● YOUR GOAL: Say how many lines of the entries below include "dans", giving nothing but that number.

● ENTRIES SUPPLIED:

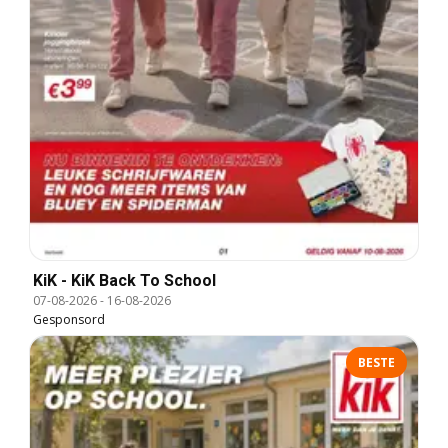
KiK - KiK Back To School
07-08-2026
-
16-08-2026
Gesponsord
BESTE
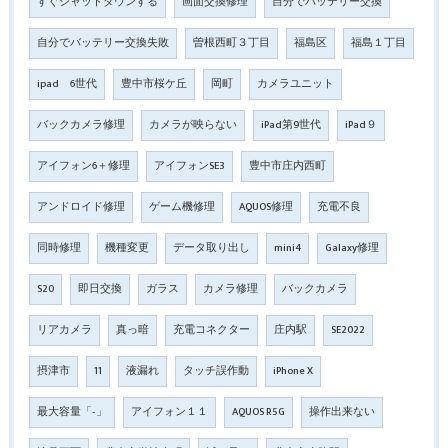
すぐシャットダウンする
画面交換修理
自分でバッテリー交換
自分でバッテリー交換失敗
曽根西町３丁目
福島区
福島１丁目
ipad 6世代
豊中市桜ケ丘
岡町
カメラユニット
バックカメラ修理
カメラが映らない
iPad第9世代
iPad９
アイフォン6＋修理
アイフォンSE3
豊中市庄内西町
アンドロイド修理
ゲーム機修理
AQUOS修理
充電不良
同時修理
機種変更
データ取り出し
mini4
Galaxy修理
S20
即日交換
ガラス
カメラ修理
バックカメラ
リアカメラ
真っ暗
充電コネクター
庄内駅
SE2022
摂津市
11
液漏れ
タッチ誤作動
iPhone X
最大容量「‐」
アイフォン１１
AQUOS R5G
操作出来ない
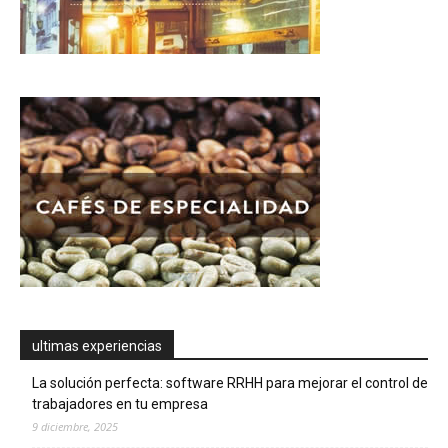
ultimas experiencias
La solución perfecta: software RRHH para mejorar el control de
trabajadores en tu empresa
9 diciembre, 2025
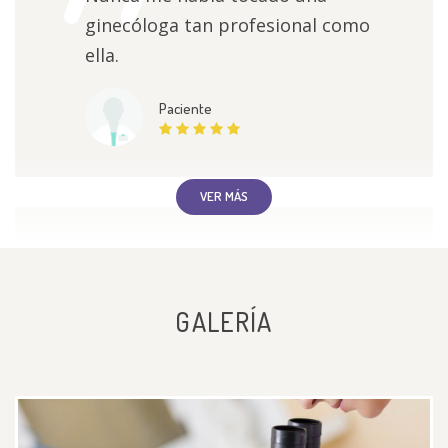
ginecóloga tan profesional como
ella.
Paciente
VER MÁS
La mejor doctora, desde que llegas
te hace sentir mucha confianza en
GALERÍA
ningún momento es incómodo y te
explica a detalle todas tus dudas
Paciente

* * *

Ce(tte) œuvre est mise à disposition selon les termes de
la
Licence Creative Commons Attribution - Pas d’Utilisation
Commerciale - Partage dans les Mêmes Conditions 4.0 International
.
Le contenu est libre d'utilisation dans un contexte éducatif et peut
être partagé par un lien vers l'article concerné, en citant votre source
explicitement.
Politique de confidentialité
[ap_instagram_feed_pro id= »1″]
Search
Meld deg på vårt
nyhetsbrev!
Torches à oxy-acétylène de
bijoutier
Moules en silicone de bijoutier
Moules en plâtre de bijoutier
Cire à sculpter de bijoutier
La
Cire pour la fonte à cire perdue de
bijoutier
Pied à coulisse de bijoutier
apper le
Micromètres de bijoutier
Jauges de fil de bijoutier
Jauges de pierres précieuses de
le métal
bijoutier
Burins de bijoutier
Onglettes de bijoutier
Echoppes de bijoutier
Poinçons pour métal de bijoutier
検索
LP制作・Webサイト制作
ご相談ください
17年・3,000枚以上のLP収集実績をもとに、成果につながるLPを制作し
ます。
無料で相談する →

● TASK OUTPUT: 2